For sufferers of Arachnophobia, the next few weeks are going to be ugly. The Giant Spider Invasion is about to begin.

Eight Legged Freaks will be sneaking in windows, a whole Kingdom of Spiders will be lurking around doorways, a deadly Cargo of Tarantulas will be climbing out of your bath (OK, not likely, but that’s what happens when you let movie names take over).

The horrors of Spider Island have indeed already manifested themselves in our house. Recently we were invaded by monstrous Arachnids with leg spans seven centimetres across. Naturally I whapped them with the approved weapon — a rolled-up newspaper — but I’d have been fully justified in using a shotgun.

I gather, from the Internet, that these are brown funnel-web spiders (Latin name: Giganticus chernobylus). Fortunately though, while they’re described as “quick-moving,” the ones I belted had a notable weak point. If you show up when they’re scooting across the floor and you turn on a light, they screech to a sudden halt and appear to contemplate their options. Bad move.

The question, though, is what should be done. Leave spiders be, and your house ends up festooned in Webs. We rented a place on Hornby one year that was crawling with wolf spiders.

Any item of clothing you left lying around was immediately claimed as an ambush point by one of these nasties. The house was so full of them, the only solution would have been to nuke the site from orbit and start over from scratch.

Or, you could take the approach favoured by a zoo in England, which released into the wild hundreds of fen raft spiders — the largest species in that Sceptred Isle, and about the size of a small chihuahua.

The boffins responsible for this idiocy claimed they were trying to save an endangered species. In heaven’s name, why? I say wipe ’em out, and the spiders, too.

Now I can hear the tut-tutting from entomologists. Spiders are innocent creatures. They keep down the bug population and it’s only the occasional one that can actually kill you. Most bites just lead to a flesh wound. No big deal.

There’s an element of fatalism about this — defeatism, even — that I don’t buy into. We managed to wipe out smallpox. Why not spiders?

Still, until that glad day comes, there are supposedly some folk remedies worth trying. A few of them, like scattering horse chestnuts around your house, are definitely eye-of-newt stuff.

Britain’s Royal Society of Chemistry held a contest to prove or disprove the chestnut theory. A class of 10-year-olds showed conclusively it doesn’t work. Spiders actually like walking on chestnuts.

Drenching doorsteps and windowsills with vinegar supposedly keeps the pests at bay, if you don’t mind your house smelling like a pickle jar. Peppermint oil and citrus peels are also said to fend them off.

And a highly motivated house cat (I know, a contradiction in terms) might be stirred to whack a few.

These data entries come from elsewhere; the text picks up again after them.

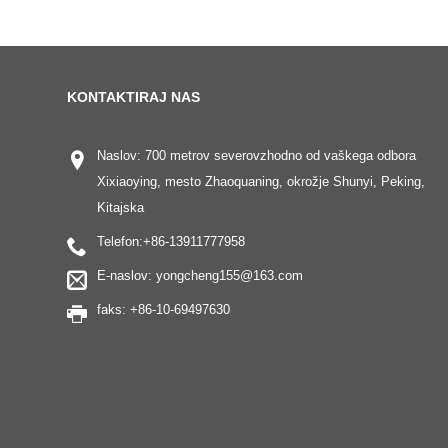
KONTAKTIRAJ NAS
Naslov: 700 metrov severovzhodno od vaškega odbora
Xixiaoying, mesto Zhaoquaning, okrožje Shunyi, Peking,
Kitajska
Telefon:
+86-13911777958
E-naslov:
yongcheng155@163.com
faks: +86-10-69497630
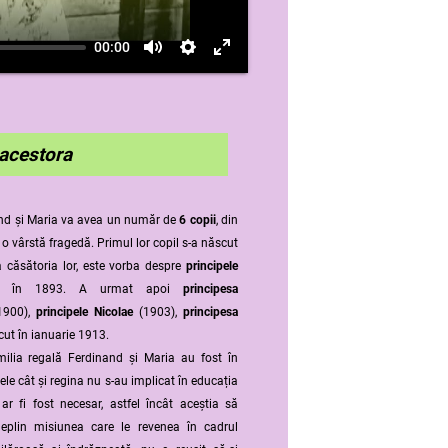
00:00
acestora
nand și Maria va avea un număr de
6 copii
, din
a o vârstă fragedă. Primul lor copil s-a născut
a căsătoria lor, este vorba despre
principele
eș, în 1893. A urmat apoi
principesa
900),
principele Nicolae
(1903),
principesa
cut în ianuarie 1913.
familia regală Ferdinand și Maria au fost în
ele cât și regina nu s-au implicat în educația
ar fi fost necesar, astfel încât aceștia să
deplin misiunea care le revenea în cadrul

But really, the only thing that works is an outsized can of Raid. I dunno if you can still buy this product in Victoria. Is there another city council in Canada with such a penchant for cosseting pests? Hence the proliferation of bunnies, deer, geese, councillors in the pay of CUPE, etc.

My own corner of the Peninsula, Central Saanich, has resisted this nonsense so far. Though how much longer is in question. Hardware stores out here are now keeping pesticides and herbicides locked in glass cabinets. The infantilization of our species marches on.

However, if all else fails, there’s one sure-fire option that works every time — malt whisky. It won’t keep spiders away, but it will stiffen your nerve when they show up.